My relationship with a my mother has not been good at times. Her addiction to drugs has made it hard for a relationship to happen becuase she stayed all the time and away from me. Most of life, my grandmother and I stayed close and have a good relationship.
My father was never around in my life. He was around for the first few years of life, but after that my father stop coming around. During my childhood, I would have question, but they were always brushed to the side about my father and what reasons he was never there. As I got older, I just live with the facts that he is not here and won't be here.
I always tell my friends that they are lucky to have at one or both good parents available because in your life, at times you don't have to look for attention, love, and a connection. Some of the years that I have lived, I would look for some attention and do things where my mother had no choice, but to be proud and to loved. Or if she didn't, I would find it through having friends or relationship with men that just wanted sex.
Over the years, I have learned that you got to forgive people. I was watching a Tyler Perry play called Madea's Class Reunion and Madea talks about forgiveness because in order for your life to be better, you have to forgive yourself and others for the things that were done in your life. Once you forgive, that anger slowly goes away and within time things will get better.
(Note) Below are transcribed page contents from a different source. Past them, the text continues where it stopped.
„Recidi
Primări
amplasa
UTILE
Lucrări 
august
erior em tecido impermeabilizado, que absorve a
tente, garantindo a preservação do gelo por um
When I came back home, my mother was sick becuase of her addiction and she needed me, I came back home to help 'cause I love my mother. I had a conversation with my mother about her addiction and I told her that I forgive her all the wrong things that she has done. Now, she relapse back into drugs and I try to be there, I can't help at times to be sad and defeated because I feel that I did not do enough, but right now that wondering what is going to happen in my life where I don't know if I will live to see another 25 years, but I had to forgive myself again, because I did everything that I could and I am still trying.
I want things in my life to get better and they will because I don't and won't stop until they do. At 25, I see good things, bad things, history being made and wonderful moments. I know there will be more.